Abstract

With the increasing interest in developing alternative fuel sources to fossil fuels, biodiesel is one preferred alternative. Several researchers have proposed the use of heterogenous catalyst but it is not commercially in use yet. Recently, more attention is being paid to improvement of the energetic performance and minimising the inefficiencies in the different process components, but not many literatures have shown how these inefficiencies are introduced during design of heterogeneously catalysed biodiesel production processes. This study aim to use exergy analysis to determine location, magnitude and sources of thermodynamic inefficiencies in a heterogeneously catalyzed rice bran oil biodiesel production plant. It demonstrates how improper placement of utilities can result to energy losses in a heterogeneously catalyzed rice bran oil biodiesel production plant and it comparatively examine how the exothermic energy of transesterification reaction can drive the system.

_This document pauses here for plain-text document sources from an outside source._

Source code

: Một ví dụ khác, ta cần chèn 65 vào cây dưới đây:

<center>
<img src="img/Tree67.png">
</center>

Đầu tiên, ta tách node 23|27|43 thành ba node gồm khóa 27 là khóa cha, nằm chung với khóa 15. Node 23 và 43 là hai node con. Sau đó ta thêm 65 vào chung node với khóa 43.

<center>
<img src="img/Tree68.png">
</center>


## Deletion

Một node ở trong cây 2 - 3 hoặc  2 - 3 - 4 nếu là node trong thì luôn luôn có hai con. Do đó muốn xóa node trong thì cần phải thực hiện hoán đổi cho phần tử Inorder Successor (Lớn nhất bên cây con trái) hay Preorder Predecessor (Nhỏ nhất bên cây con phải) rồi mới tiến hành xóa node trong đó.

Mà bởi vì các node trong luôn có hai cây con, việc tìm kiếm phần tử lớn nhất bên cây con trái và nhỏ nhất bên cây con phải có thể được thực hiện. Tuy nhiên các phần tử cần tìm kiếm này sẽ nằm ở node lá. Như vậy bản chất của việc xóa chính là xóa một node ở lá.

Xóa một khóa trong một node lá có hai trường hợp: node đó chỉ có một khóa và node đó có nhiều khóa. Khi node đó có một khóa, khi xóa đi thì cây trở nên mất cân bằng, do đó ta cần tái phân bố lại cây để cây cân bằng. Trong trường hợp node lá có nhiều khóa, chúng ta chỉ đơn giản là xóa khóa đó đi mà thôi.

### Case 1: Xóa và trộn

Two rice bran oil biodiesel production plants are simulated. The first production plant simulated has hot utility supply to the reactor while the second is without hot utility supply to the reactor and both were defined as scheme 1 and scheme 2 respectively. The overall analysis showed that for scheme 1, exergy efficiency was 63.92% with 94.2% of the total exergy destruction taking place in the reactor while efficiency of scheme 2 was observed to improve to 75.15% with exergy destruction in the reactor reduced to 1.63%.